:: Exercise details ::
Print the lines of every entry below word for word, keeping each line as it is.
BEGIN
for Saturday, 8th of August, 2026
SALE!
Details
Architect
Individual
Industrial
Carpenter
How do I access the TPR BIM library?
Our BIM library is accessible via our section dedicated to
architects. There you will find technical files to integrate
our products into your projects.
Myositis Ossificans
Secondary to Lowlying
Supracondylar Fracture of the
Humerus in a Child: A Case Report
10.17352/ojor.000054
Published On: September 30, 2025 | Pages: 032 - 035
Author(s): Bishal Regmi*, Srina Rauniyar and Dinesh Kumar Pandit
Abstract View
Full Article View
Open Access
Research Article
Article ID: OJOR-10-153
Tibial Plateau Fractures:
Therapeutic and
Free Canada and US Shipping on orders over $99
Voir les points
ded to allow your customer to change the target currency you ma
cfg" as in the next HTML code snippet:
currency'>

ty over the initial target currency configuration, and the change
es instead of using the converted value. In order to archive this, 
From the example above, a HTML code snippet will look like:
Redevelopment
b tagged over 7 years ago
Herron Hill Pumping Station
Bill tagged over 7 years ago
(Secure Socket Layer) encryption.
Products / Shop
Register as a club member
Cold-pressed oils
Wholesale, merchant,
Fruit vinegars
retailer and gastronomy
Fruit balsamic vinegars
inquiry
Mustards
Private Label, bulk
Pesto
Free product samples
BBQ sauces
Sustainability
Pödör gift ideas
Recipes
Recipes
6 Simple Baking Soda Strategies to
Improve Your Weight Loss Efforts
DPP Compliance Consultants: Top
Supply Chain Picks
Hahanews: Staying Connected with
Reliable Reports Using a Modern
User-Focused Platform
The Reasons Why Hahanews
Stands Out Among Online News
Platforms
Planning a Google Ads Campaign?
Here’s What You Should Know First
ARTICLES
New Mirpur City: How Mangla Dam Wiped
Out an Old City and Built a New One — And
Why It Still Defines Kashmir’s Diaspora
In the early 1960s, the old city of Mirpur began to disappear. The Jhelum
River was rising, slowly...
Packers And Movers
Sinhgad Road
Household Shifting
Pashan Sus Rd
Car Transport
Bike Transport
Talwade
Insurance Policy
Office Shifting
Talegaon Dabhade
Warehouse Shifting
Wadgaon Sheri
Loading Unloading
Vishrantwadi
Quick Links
END
:: Problem solution ::
for Saturday, 8th of August, 2026
SALE!
Details
Architect
Individual
Industrial
Carpenter
How do I access the TPR BIM library?
Our BIM library is accessible via our section dedicated to
architects. There you will find technical files to integrate
our products into your projects.
Myositis Ossificans
Secondary to Lowlying
Supracondylar Fracture of the
Humerus in a Child: A Case Report
10.17352/ojor.000054
Published On: September 30, 2025 | Pages: 032 - 035
Author(s): Bishal Regmi*, Srina Rauniyar and Dinesh Kumar Pandit
Abstract View
Full Article View
Open Access
Research Article
Article ID: OJOR-10-153
Tibial Plateau Fractures:
Therapeutic and
Free Canada and US Shipping on orders over $99
Voir les points
ded to allow your customer to change the target currency you ma
cfg" as in the next HTML code snippet:
currency'>

ty over the initial target currency configuration, and the change
es instead of using the converted value. In order to archive this, 
From the example above, a HTML code snippet will look like:
Redevelopment
b tagged over 7 years ago
Herron Hill Pumping Station
Bill tagged over 7 years ago
(Secure Socket Layer) encryption.
Products / Shop
Register as a club member
Cold-pressed oils
Wholesale, merchant,
Fruit vinegars
retailer and gastronomy
Fruit balsamic vinegars
inquiry
Mustards
Private Label, bulk
Pesto
Free product samples
BBQ sauces
Sustainability
Pödör gift ideas
Recipes
Recipes
6 Simple Baking Soda Strategies to
Improve Your Weight Loss Efforts
DPP Compliance Consultants: Top
Supply Chain Picks
Hahanews: Staying Connected with
Reliable Reports Using a Modern
User-Focused Platform
The Reasons Why Hahanews
Stands Out Among Online News
Platforms
Planning a Google Ads Campaign?
Here’s What You Should Know First
ARTICLES
New Mirpur City: How Mangla Dam Wiped
Out an Old City and Built a New One — And
Why It Still Defines Kashmir’s Diaspora
In the early 1960s, the old city of Mirpur began to disappear. The Jhelum
River was rising, slowly...
Packers And Movers
Sinhgad Road
Household Shifting
Pashan Sus Rd
Car Transport
Bike Transport
Talwade
Insurance Policy
Office Shifting
Talegaon Dabhade
Warehouse Shifting
Wadgaon Sheri
Loading Unloading
Vishrantwadi
Quick Links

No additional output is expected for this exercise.